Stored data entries
-- Opening Marker --

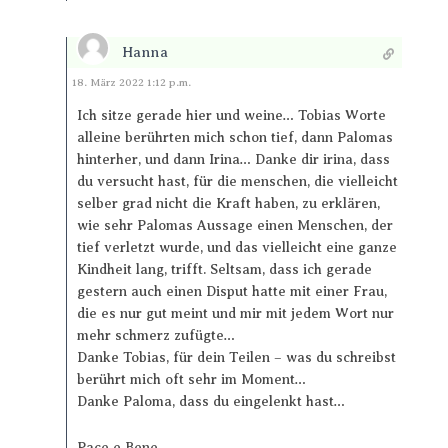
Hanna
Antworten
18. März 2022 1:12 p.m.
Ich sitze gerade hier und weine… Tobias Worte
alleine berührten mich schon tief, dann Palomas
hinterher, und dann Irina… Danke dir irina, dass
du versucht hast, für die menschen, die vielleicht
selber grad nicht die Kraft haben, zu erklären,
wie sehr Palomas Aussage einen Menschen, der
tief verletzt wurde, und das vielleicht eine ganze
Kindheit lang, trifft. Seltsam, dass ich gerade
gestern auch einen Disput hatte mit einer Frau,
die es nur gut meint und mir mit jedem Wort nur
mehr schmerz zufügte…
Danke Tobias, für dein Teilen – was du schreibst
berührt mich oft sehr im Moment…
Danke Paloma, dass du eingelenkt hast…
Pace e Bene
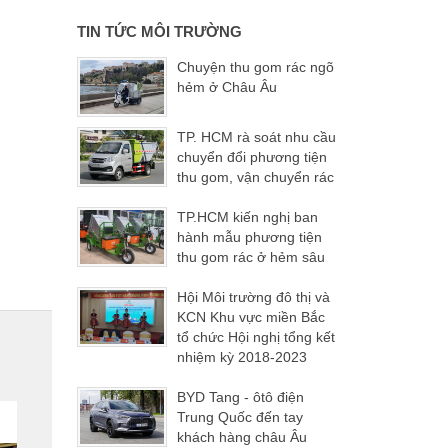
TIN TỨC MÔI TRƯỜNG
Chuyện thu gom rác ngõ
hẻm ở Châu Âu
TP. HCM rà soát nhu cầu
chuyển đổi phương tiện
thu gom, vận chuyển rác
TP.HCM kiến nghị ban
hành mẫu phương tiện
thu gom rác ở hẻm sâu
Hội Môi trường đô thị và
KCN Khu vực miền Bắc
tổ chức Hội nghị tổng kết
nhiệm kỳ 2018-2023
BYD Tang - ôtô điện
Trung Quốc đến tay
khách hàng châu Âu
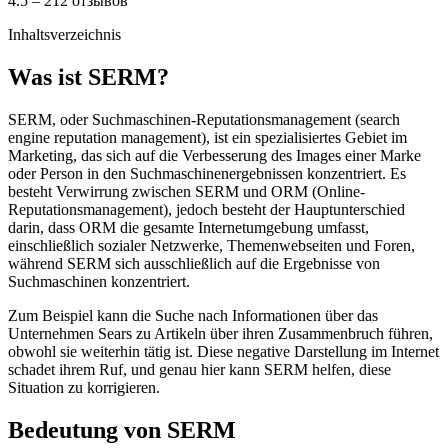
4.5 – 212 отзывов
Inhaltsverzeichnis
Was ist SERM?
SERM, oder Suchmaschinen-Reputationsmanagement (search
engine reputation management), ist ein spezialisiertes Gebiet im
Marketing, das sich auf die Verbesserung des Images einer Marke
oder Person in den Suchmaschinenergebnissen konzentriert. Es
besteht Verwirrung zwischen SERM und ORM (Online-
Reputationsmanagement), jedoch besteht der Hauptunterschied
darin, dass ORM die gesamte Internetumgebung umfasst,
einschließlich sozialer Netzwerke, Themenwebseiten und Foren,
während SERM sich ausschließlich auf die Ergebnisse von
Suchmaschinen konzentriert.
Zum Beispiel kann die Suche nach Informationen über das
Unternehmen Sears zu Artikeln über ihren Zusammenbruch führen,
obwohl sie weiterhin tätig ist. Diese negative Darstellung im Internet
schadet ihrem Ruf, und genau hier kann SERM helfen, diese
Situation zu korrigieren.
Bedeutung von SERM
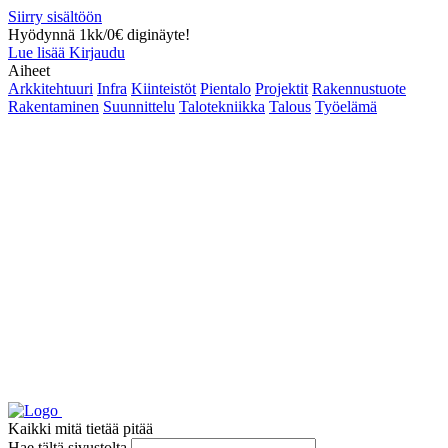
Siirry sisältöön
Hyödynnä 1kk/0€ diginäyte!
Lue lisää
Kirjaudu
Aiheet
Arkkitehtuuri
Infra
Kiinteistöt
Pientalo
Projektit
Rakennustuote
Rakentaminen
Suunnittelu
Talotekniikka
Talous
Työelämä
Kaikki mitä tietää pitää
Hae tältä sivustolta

-- Closing Marker --
-- Opening Marker --

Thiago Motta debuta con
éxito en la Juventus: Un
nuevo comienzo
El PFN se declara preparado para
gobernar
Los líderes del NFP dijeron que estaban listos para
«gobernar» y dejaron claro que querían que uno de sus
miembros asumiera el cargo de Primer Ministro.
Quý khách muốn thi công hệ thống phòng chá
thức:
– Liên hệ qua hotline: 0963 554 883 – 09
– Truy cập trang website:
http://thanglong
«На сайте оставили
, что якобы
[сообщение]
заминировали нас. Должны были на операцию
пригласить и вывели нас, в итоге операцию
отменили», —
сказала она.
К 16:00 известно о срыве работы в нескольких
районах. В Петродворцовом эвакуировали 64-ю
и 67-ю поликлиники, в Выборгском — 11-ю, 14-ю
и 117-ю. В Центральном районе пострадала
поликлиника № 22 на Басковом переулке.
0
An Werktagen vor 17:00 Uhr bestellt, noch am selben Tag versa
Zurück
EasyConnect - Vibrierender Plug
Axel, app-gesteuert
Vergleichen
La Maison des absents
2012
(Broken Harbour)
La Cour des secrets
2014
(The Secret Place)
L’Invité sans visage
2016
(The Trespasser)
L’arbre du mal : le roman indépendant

-- Closing Marker --
-- Opening Marker --

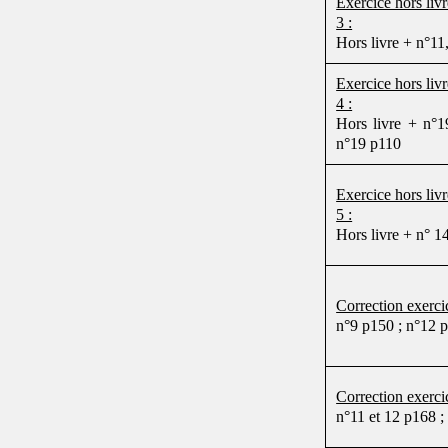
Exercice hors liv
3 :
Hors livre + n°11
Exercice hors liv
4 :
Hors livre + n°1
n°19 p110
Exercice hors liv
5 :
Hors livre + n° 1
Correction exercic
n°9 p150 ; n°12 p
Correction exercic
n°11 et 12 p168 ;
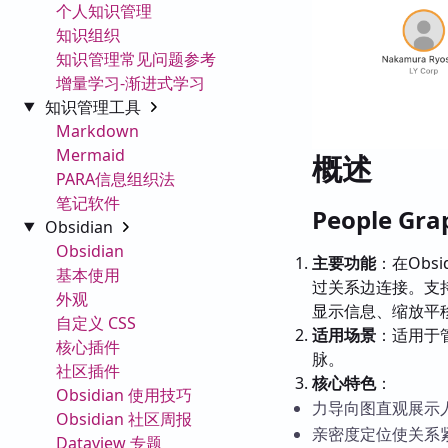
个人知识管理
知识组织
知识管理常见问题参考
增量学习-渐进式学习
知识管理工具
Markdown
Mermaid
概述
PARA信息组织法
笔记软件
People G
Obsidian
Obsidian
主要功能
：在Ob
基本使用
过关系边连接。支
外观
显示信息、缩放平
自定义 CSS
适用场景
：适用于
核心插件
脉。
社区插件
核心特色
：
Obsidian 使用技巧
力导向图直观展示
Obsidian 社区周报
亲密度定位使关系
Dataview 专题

-- Closing Marker --

Task instructions
Pick out the lines above containing the word "einen", then copy them.

Your response
wie sehr Palomas Aussage einen Menschen, der
gestern auch einen Disput hatte mit einer Frau,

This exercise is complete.